"""

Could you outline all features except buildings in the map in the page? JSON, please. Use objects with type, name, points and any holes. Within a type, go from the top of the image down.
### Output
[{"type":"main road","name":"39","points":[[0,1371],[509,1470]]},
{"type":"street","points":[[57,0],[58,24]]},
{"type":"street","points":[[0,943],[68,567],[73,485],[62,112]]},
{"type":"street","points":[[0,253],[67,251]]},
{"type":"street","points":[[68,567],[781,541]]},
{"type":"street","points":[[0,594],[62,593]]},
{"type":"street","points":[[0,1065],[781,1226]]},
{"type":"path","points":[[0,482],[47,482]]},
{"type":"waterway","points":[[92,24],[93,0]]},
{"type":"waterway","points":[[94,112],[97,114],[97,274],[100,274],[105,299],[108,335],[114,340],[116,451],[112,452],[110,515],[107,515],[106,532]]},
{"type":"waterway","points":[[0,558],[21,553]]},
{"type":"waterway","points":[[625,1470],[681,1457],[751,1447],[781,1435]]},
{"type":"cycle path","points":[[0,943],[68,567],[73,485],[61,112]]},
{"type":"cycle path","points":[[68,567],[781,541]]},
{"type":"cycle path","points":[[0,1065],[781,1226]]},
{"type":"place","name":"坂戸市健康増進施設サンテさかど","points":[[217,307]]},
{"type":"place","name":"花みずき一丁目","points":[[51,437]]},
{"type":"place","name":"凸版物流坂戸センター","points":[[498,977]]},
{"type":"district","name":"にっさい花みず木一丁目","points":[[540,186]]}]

"""

Would you return the full set of entries, unchanged in every detail?

Could you outline all features except buildings in the map in the page? JSON, please. Use objects with type, name, points and any holes. Within a type, go from the top of the image down.
### Output
[{"type":"main road","name":"39","points":[[0,1371],[509,1470]]},
{"type":"street","points":[[57,0],[58,24]]},
{"type":"street","points":[[0,943],[68,567],[73,485],[62,112]]},
{"type":"street","points":[[0,253],[67,251]]},
{"type":"street","points":[[68,567],[781,541]]},
{"type":"street","points":[[0,594],[62,593]]},
{"type":"street","points":[[0,1065],[781,1226]]},
{"type":"path","points":[[0,482],[47,482]]},
{"type":"waterway","points":[[92,24],[93,0]]},
{"type":"waterway","points":[[94,112],[97,114],[97,274],[100,274],[105,299],[108,335],[114,340],[116,451],[112,452],[110,515],[107,515],[106,532]]},
{"type":"waterway","points":[[0,558],[21,553]]},
{"type":"waterway","points":[[625,1470],[681,1457],[751,1447],[781,1435]]},
{"type":"cycle path","points":[[0,943],[68,567],[73,485],[61,112]]},
{"type":"cycle path","points":[[68,567],[781,541]]},
{"type":"cycle path","points":[[0,1065],[781,1226]]},
{"type":"place","name":"坂戸市健康増進施設サンテさかど","points":[[217,307]]},
{"type":"place","name":"花みずき一丁目","points":[[51,437]]},
{"type":"place","name":"凸版物流坂戸センター","points":[[498,977]]},
{"type":"district","name":"にっさい花みず木一丁目","points":[[540,186]]}]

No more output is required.